Par exemple, quand je revois ces piles de déchets un peu partout en comparaison à nos belle poubelles d’Occident, je pense aussi aux sommes astronomiques de biens de consommation achetées et formant, par exemple, des montagnes de déchets électroniques chez nous.  Je me dis alors que les gens du village où j’habitais allaient probablement moins consommer dans toutes leurs vies moins que moi au Canada durant quelques années.  Alors qui est vraiment plus propre pour l’environnement?

Et le boucher.  La viande non réfrigérée ne m’a jamais inspirée 😉 Mais j’ai compris par la suite que la viande du boucher est presque toujours fraîche, car il tue les animaux en fonction des besoins du moment et il n’y jamais pas de gaspillage.  Ce n’est pas comme nos supers marchés où tout est disponible tout le temps et où il y a tellement des surplus qui ne sont pas mangés.

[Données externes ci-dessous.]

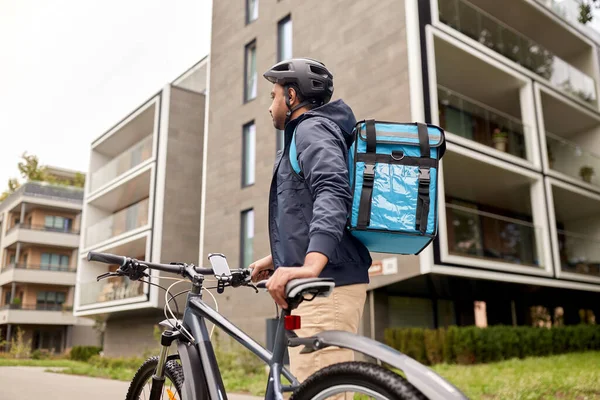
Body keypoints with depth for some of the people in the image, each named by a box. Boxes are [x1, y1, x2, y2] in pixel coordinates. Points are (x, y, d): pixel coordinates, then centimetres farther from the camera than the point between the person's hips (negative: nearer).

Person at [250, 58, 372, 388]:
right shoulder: (309, 132, 27)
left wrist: (310, 266, -39)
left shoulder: (311, 129, -5)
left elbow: (332, 195, -25)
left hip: (325, 287, -11)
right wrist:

Bref, j’étais bel et bien en Inde.  Et grâce, à ce voyage m’a tête bouillonnais de nouvelles réflexions.  D’ailleurs, le choc culturel se pointait déjà le nez!  Et puis, vivant avec ma famille d’accueil, j’étais au meilleur endroit pour en apprendre plus!

Et vous, quelles sont les grandes réflexions que vous avez eu en voyage?  Partagez-vous les miennes?